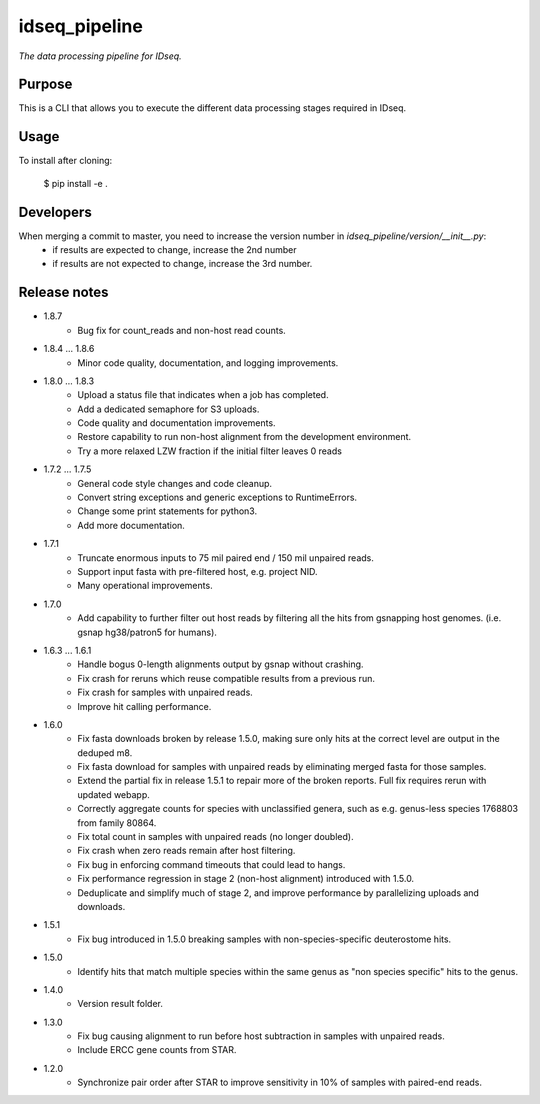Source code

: idseq_pipeline
=========

*The data processing pipeline for IDseq.*


Purpose
-------

This is a CLI that allows you to execute the different data processing stages required in IDseq.


Usage
-----

To install after cloning:

    $ pip install -e .


Developers
----------


When merging a commit to master, you need to increase the version number in `idseq_pipeline/version/__init__.py`:
  - if results are expected to change, increase the 2nd number
  - if results are not expected to change, increase the 3rd number.


Release notes
-------------

- 1.8.7
   - Bug fix for count_reads and non-host read counts.

- 1.8.4 ... 1.8.6
   - Minor code quality, documentation, and logging improvements.

- 1.8.0 ... 1.8.3
   - Upload a status file that indicates when a job has completed.
   - Add a dedicated semaphore for S3 uploads.
   - Code quality and documentation improvements.
   - Restore capability to run non-host alignment from the development environment.
   - Try a more relaxed LZW fraction if the initial filter leaves 0 reads

- 1.7.2 ... 1.7.5
   - General code style changes and code cleanup.
   - Convert string exceptions and generic exceptions to RuntimeErrors.
   - Change some print statements for python3.
   - Add more documentation.

- 1.7.1
   - Truncate enormous inputs to 75 mil paired end / 150 mil unpaired reads.
   - Support input fasta with pre-filtered host, e.g. project NID.
   - Many operational improvements.

- 1.7.0
    - Add capability to  further filter out host reads by filtering all the hits
      from gsnapping host genomes. (i.e. gsnap hg38/patron5 for humans).

- 1.6.3 ... 1.6.1
    - Handle bogus 0-length alignments output by gsnap without crashing.
    - Fix crash for reruns which reuse compatible results from a previous run.
    - Fix crash for samples with unpaired reads.
    - Improve hit calling performance.

- 1.6.0
    - Fix fasta downloads broken by release 1.5.0, making sure only
      hits at the correct level are output in the deduped m8.
    - Fix fasta download for samples with unpaired reads by eliminating
      merged fasta for those samples.
    - Extend the partial fix in release 1.5.1 to repair more of the
      broken reports.  Full fix requires rerun with updated webapp.
    - Correctly aggregate counts for species with unclassified genera,
      such as e.g. genus-less species 1768803 from family 80864.
    - Fix total count in samples with unpaired reads (no longer doubled).
    - Fix crash when zero reads remain after host filtering.
    - Fix bug in enforcing command timeouts that could lead to hangs.
    - Fix performance regression in stage 2 (non-host alignment)
      introduced with 1.5.0.
    - Deduplicate and simplify much of stage 2, and improve performance
      by parallelizing uploads and downloads.

- 1.5.1
    - Fix bug introduced in 1.5.0 breaking samples with non-species-specific
      deuterostome hits.

- 1.5.0
    - Identify hits that match multiple species within the same genus as
      "non species specific" hits to the genus.

- 1.4.0
    - Version result folder.

- 1.3.0
    - Fix bug causing alignment to run before host subtraction in samples
      with unpaired reads.
    - Include ERCC gene counts from STAR.

- 1.2.0
    - Synchronize pair order after STAR to improve sensitivity in 10% of
      samples with paired-end reads.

★ ★ ★ ★ ★ ★ ★

• WHAT IS EXPECTED:
Only one span of lines is wanted: the line with "with updated webapp." and every line after it to the end of the entries, output exactly.

• YOUR SOLUTION:
      broken reports.  Full fix requires rerun with updated webapp.
    - Correctly aggregate counts for species with unclassified genera,
      such as e.g. genus-less species 1768803 from family 80864.
    - Fix total count in samples with unpaired reads (no longer doubled).
    - Fix crash when zero reads remain after host filtering.
    - Fix bug in enforcing command timeouts that could lead to hangs.
    - Fix performance regression in stage 2 (non-host alignment)
      introduced with 1.5.0.
    - Deduplicate and simplify much of stage 2, and improve performance
      by parallelizing uploads and downloads.

- 1.5.1
    - Fix bug introduced in 1.5.0 breaking samples with non-species-specific
      deuterostome hits.

- 1.5.0
    - Identify hits that match multiple species within the same genus as
      "non species specific" hits to the genus.

- 1.4.0
    - Version result folder.

- 1.3.0
    - Fix bug causing alignment to run before host subtraction in samples
      with unpaired reads.
    - Include ERCC gene counts from STAR.

- 1.2.0
    - Synchronize pair order after STAR to improve sensitivity in 10% of
      samples with paired-end reads.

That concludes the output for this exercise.